İnsanların, doğa kaynaklı afetlerin rastgele gerçekleştiğini kabullenmekte zorlandığını ve bu nedenle olayları güçlü grupların planlı eylemlerine bağlama eğilimi gösterdiğini kaydeden Kadıoğlu, bilim insanlarına ve resmi kurumlara duyulan güvenin azalmasının, çoğu zaman yanlış olan "alternatif" açıklamaları daha cazip hale getirdiğini belirtti. Komplo teorilerine inananların ise yalnızca kendi görüşlerini destekleyen bilgileri aradığını, çelişen verileri ise görmezden geldiğini de sözlerine ekledi.

- Medya okuryazarlığı artırılmalı

Kadıoğlu, meteorolojik konularda yanlış bilgilerin önüne geçebilmek için atılması gereken adımları şu şekilde sıraladı: Hava ve iklim arasındaki farkın, temel atmosfer olaylarının ve bilimsel yöntemin halka basit bir dille anlatılması gerektiğini vurguladı. Bulut tohumlama veya jeomühendislik gibi konularda şeffaf bilgi paylaşımının önemine dikkat çekti. Yanlış iddiaları çürütürken, doğal olayların nasıl işlediğinin açık ve anlaşılır biçimde açıklanmasının önemini belirtti.

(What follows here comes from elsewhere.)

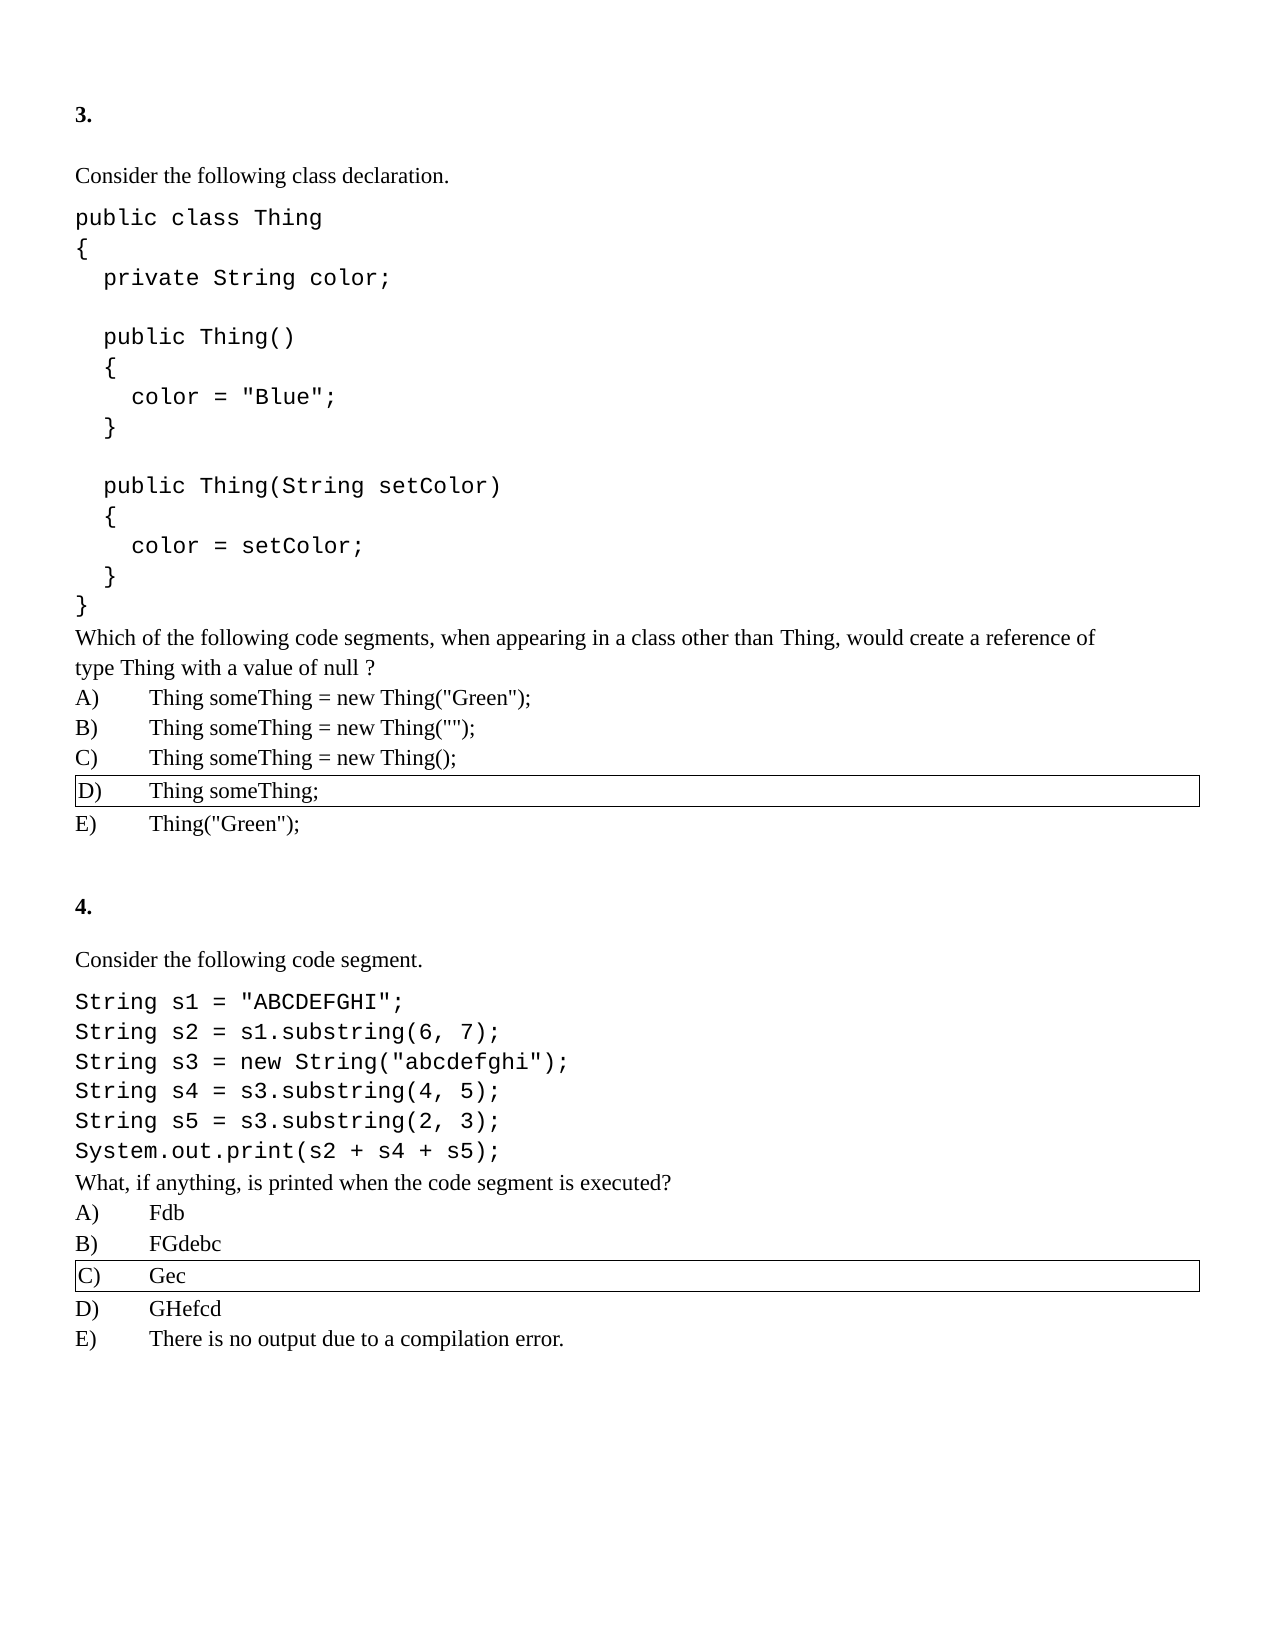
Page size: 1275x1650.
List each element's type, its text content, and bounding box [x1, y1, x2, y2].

text public Thing() [103, 326, 1200, 352]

Bilimsel bilgilerin, toplumdaki kaygıları azaltacak ve dayanışmayı güçlendirecek bir şekilde sunulması gerektiğini söyleyen Kadıoğlu, medya okuryazarlığının artırılarak güvenilir kaynakların sahte içeriklerden ayırt edilebilmesinin sağlanması gerektiğini ifade etti. Doğru bilginin yayılması için meteorologlar, öğretmenler ve yerel kanaat önderleriyle iş birliği yapılmasının önemine değinen Kadıoğlu, medya kuruluşlarında meteoroloji mühendislerine de görev verilmesinin faydalı olacağını kaydetti.

BULGU SETİ
  • Teyit Hattı, iddiayı İTÜ İklim Bilimi ve Meteoroloji Mühendisliği Bölüm Başkanı ve İTÜ Afet Yönetimi Enstitüsü Müdürü Prof. Dr. Mikdat Kadıoğlu'na sordu.
  • "GOES uydu görüntüsü, tamamen doğal hava olaylarını gösteriyor."
  • "Görüntüdeki renkler ve hareketler, gelişmiş uydu sensörleriyle ölçülen bulutlar, nem ve hava sistemlerinin normal görünümleridir."
  • "'Jeomühendislik' denilen geniş ölçekli iklim müdahaleleri henüz sadece araştırma aşamasındadır."
DOĞRU MU? YANLIŞ MI?
"Görüntü yapay bulutlandırmayı gösteriyor" iddiası gerçeği yansıtmıyor.